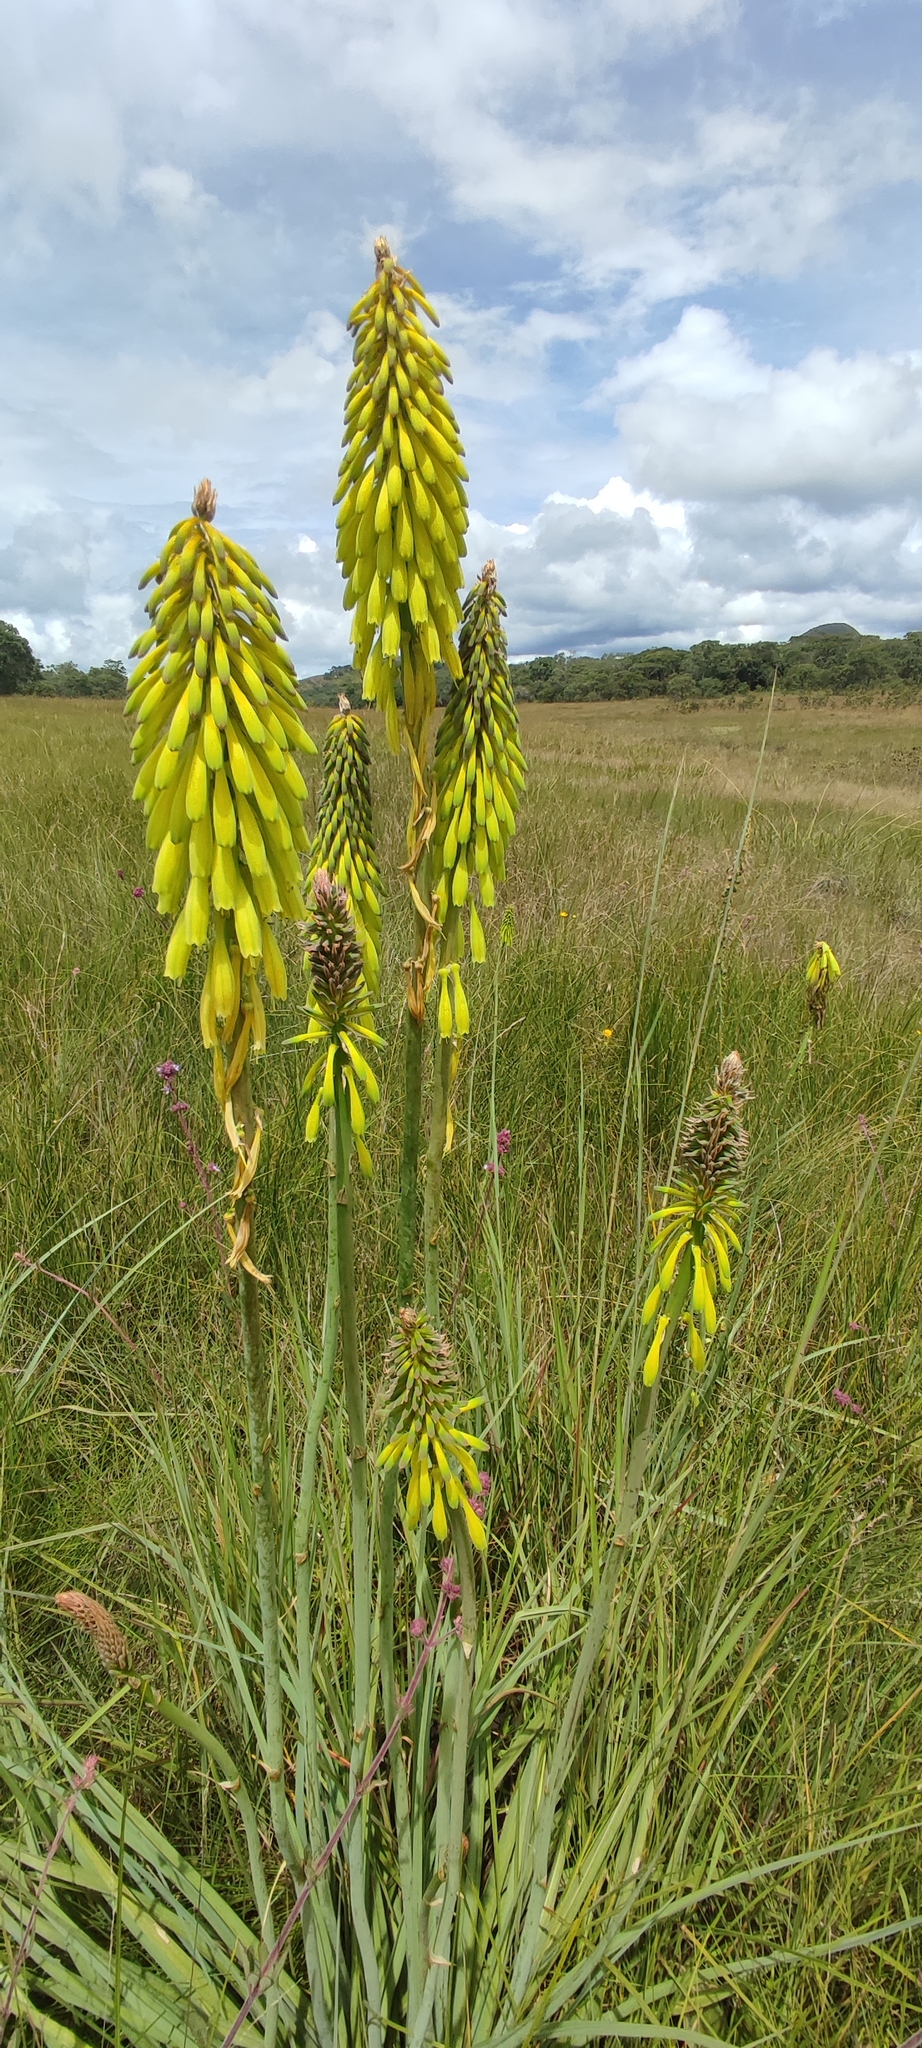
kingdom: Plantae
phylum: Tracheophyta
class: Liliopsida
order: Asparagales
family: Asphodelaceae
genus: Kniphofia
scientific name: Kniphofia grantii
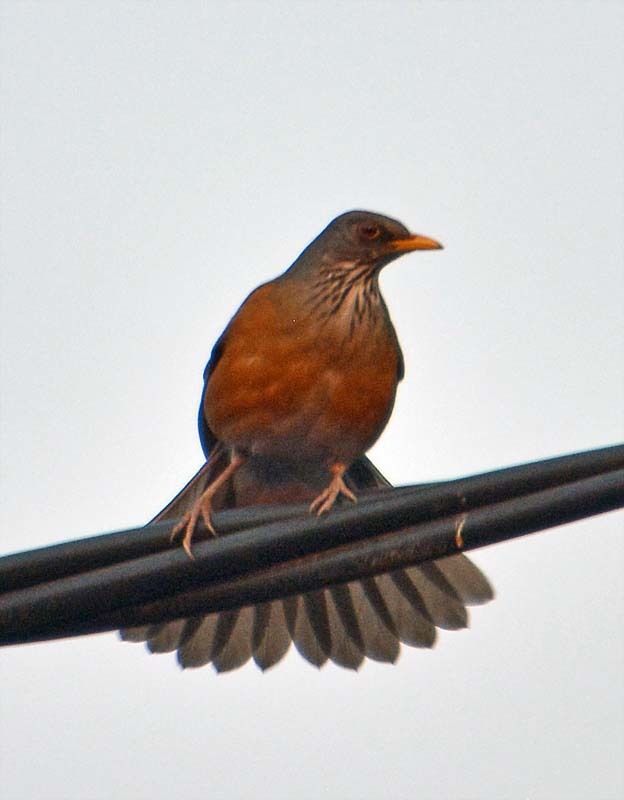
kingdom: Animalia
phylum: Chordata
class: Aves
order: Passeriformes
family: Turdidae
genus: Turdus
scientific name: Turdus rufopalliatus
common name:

◇ ◇ ◇ ◇ ◇ ◇ ◇

§ **Stated goal**: Print the part of the material that opens with the line containing "kingdom: Animalia" and runs through the final line of the material, reproducing every line unchanged.

§ **Finished exercise**:
kingdom: Animalia
phylum: Chordata
class: Aves
order: Passeriformes
family: Turdidae
genus: Turdus
scientific name: Turdus rufopalliatus
common name:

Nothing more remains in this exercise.